L’année passa, deux, cinq, sept… Nastya allait bientôt avoir dix ans. La fille était une “petite mangeuse” : un petit grain de “pavot” et une goutte de “rosée” suffisaient pour son déjeuner. Mais Gleb, lui, n’était jamais rassasié. Son appétit augmentait constamment. Il mangeait tout le temps. Olga essayait de se confier à sa belle-mère, mais elle était catégorique : “L’appétit est bon, sois heureuse !”

– Maman, – Nastya s’approcha pensivement d’Olga et lui enlaça le cou. – J’ai perdu le cadeau pour mon amie.

– Comment ça ?

– Tu te souviens, on lui a acheté des bonbons et une lampe pour son anniversaire ?

– Bien sûr ! – sourit Olga.

– J’ai laissé deux sacs sur la table. Mais je ne suis pas sûre que tout était bien là. Le sac avec la lampe est toujours là, mais celui avec les bonbons a disparu, – continua Nastya en pensant.

– Ce n’est pas possible ! – s’étonna Olga.

– Peut-être qu’on l’a laissé au magasin ?

– Non, on l’a bien ramené à la maison et laissé sur ta table.

Gleb entra dans la pièce en fredonnant.

– Papa, tu n’as pas vu le sac de bonbons ? – demanda Nastya.

– Celui avec les fleurs ?

– Oui ! – s’exclama Nastya.

– Bien sûr, je l’ai vu. C’était délicieux, merci !

– Merci ? – la voix de Nastya tremblait. – Papa, qu’est-ce que tu as fait ? C’était un cadeau pour mon amie !

– Ce n’est rien, fille, tu lui offres aussi une lampe. Pourquoi est-ce que papa ne devrait pas manger des bonbons ?

– Mais papa, c’était un cadeau !

– Je gagne de l’argent dans cette maison, alors je mange ce que je veux.

Olga, ce soir-là, pensa longuement. Sa fille cachait de plus en plus souvent la nourriture, et elle aussi évitait de préparer à l’avance : de toute façon, elle finirait par retourner dans la cuisine pour refaire le même travail. Gleb refusait de l’écouter, il estimait avoir le droit de tout manger, y compris les meilleures portions. Elle était tellement fatiguée de tout ça.

Il fallait sérieusement parler avec Gleb et sa belle-mère. Mais la question était : serait-elle entendue cette fois ?

– Olya, ça suffit, tes histoires que mon fils vole de la nourriture me lassent ! Vous êtes une famille après tout !

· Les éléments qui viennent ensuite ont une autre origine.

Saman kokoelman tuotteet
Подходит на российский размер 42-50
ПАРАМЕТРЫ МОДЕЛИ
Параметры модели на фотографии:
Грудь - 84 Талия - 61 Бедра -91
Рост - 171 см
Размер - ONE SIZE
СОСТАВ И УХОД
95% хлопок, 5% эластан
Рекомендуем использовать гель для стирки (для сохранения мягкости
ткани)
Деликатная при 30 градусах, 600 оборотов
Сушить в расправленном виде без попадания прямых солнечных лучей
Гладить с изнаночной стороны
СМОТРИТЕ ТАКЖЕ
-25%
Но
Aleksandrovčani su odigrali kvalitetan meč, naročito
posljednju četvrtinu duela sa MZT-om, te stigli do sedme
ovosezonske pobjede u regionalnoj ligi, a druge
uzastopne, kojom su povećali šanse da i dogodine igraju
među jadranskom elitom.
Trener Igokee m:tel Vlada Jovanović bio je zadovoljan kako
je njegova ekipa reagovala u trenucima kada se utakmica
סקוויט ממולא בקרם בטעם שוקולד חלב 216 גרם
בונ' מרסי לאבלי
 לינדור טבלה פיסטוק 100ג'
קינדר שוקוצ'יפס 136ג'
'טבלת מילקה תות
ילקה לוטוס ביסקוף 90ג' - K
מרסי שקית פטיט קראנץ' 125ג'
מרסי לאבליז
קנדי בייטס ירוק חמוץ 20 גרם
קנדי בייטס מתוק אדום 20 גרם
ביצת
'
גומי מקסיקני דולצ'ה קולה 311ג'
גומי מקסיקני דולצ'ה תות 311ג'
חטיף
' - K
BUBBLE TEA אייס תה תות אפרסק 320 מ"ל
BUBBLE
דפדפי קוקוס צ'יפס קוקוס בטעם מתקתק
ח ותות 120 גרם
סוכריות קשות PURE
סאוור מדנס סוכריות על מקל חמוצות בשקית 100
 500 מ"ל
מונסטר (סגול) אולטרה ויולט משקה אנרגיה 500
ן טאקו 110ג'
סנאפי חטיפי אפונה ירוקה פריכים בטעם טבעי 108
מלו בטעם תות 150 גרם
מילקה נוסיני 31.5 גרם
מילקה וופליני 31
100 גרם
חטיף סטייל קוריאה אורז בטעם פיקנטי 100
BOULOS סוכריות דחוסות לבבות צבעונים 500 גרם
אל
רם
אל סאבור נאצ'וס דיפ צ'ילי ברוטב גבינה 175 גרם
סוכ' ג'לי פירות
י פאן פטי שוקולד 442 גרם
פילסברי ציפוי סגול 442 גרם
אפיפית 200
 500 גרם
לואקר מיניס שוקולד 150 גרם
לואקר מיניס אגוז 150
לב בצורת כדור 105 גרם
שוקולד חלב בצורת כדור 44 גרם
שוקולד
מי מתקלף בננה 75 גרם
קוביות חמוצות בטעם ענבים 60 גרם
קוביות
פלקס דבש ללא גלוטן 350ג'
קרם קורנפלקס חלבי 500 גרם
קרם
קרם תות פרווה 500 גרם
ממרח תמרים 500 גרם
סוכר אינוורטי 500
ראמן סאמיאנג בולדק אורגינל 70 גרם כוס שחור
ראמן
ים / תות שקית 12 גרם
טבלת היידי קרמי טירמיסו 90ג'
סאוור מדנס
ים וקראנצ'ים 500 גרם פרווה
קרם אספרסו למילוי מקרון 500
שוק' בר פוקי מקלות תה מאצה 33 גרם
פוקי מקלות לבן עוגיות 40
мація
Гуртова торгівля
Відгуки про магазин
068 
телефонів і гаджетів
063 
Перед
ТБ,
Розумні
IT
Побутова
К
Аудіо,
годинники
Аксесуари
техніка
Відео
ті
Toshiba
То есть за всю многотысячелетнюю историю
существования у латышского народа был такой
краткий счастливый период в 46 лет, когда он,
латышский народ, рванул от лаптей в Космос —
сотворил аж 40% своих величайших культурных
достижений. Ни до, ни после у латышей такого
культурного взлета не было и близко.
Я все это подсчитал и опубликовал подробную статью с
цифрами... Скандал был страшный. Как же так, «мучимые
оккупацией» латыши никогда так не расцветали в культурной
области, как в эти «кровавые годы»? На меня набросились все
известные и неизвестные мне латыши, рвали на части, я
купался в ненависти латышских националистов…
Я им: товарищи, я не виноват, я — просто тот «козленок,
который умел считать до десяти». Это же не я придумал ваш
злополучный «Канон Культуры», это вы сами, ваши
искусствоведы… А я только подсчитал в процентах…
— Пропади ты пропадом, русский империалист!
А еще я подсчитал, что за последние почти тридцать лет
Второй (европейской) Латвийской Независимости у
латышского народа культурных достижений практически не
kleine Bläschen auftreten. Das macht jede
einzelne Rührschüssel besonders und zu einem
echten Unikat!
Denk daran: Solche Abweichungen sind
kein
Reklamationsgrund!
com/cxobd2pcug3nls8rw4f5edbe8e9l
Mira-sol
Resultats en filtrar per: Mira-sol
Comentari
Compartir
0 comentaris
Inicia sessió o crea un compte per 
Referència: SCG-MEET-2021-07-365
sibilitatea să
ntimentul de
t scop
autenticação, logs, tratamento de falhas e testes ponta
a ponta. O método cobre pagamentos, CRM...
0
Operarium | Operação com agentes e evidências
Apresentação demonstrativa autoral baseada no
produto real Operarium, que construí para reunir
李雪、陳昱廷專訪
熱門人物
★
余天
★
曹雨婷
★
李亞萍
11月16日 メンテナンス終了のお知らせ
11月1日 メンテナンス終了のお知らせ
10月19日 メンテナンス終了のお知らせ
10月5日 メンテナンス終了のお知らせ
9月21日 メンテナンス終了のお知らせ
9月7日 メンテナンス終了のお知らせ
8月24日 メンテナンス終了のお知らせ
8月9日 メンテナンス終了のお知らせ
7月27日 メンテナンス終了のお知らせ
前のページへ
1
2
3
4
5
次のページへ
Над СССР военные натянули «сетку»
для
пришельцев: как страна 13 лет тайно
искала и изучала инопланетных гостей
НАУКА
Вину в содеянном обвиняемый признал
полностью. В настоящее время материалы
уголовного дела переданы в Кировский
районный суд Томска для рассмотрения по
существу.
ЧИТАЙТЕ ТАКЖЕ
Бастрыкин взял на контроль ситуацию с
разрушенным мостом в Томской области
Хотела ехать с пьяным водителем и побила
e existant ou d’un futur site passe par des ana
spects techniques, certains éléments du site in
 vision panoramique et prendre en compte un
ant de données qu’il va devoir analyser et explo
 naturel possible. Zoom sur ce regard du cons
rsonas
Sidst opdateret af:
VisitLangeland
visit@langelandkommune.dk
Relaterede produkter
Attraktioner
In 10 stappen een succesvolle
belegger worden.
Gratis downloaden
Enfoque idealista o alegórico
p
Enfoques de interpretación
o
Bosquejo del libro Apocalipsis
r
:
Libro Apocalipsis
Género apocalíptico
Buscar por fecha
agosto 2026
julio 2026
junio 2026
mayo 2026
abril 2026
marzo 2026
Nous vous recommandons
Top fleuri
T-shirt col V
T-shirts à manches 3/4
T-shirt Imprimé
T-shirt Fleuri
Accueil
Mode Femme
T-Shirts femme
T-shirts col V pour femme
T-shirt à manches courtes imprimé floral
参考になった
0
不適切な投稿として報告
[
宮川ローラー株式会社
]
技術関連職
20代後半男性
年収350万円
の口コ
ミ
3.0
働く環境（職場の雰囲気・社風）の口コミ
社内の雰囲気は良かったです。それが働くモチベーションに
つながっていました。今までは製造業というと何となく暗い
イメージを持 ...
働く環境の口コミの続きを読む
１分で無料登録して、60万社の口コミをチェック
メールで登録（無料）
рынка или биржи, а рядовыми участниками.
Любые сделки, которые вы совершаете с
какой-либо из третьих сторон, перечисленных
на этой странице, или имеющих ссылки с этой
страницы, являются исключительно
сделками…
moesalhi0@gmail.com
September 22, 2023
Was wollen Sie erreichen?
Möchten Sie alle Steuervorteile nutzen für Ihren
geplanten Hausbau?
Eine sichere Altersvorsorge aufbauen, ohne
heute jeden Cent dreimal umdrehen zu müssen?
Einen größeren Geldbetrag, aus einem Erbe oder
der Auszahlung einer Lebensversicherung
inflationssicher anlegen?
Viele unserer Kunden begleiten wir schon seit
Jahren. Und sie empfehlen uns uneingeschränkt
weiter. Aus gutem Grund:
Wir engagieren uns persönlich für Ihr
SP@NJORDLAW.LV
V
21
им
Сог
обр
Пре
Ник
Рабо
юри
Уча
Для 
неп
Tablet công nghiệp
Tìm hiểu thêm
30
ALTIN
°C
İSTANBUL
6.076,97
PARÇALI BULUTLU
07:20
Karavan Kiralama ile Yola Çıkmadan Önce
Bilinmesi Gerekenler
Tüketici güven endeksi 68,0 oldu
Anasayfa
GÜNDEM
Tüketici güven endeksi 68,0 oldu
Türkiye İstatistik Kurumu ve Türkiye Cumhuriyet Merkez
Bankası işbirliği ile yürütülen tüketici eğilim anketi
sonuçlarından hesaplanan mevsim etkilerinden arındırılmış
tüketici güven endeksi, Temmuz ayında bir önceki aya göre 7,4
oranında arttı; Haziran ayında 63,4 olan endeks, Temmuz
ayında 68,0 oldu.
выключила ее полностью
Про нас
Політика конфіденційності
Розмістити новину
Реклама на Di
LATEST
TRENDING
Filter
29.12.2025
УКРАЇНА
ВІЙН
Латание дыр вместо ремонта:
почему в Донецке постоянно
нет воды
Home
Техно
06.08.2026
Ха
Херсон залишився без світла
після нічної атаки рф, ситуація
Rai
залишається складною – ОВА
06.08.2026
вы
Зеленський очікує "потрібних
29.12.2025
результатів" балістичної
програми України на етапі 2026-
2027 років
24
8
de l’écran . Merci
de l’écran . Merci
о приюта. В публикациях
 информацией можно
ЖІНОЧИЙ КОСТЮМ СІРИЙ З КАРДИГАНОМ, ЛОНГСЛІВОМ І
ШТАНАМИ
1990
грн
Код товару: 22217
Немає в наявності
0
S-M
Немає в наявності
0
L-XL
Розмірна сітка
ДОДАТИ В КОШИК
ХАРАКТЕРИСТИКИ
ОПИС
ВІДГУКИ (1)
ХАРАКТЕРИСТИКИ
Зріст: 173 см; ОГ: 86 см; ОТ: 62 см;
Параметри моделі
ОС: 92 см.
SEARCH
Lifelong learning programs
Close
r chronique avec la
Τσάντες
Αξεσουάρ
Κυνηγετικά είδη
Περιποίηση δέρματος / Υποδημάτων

– Tu comprends, Nastya a un régime à cause d’une allergie. Je lui prépare à part. Mais Gleb mange tout, même ce qui est pour elle. Et ma fille reste souvent sans dîner si je suis en retard au travail…

– Alors ne sois pas en retard, et tout ira bien.

Olga comprit : cette fois, la conversation avec sa belle-mère n’aurait aucune conséquence. Elle repensa à l’histoire que son mari lui avait racontée sur sa première femme qui cachait la nourriture. Maintenant, elle comprenait pourquoi elle agissait ainsi. Ce n’était pas qu’elle était avare. C’était simplement impossible de nourrir un gouffre sans fin.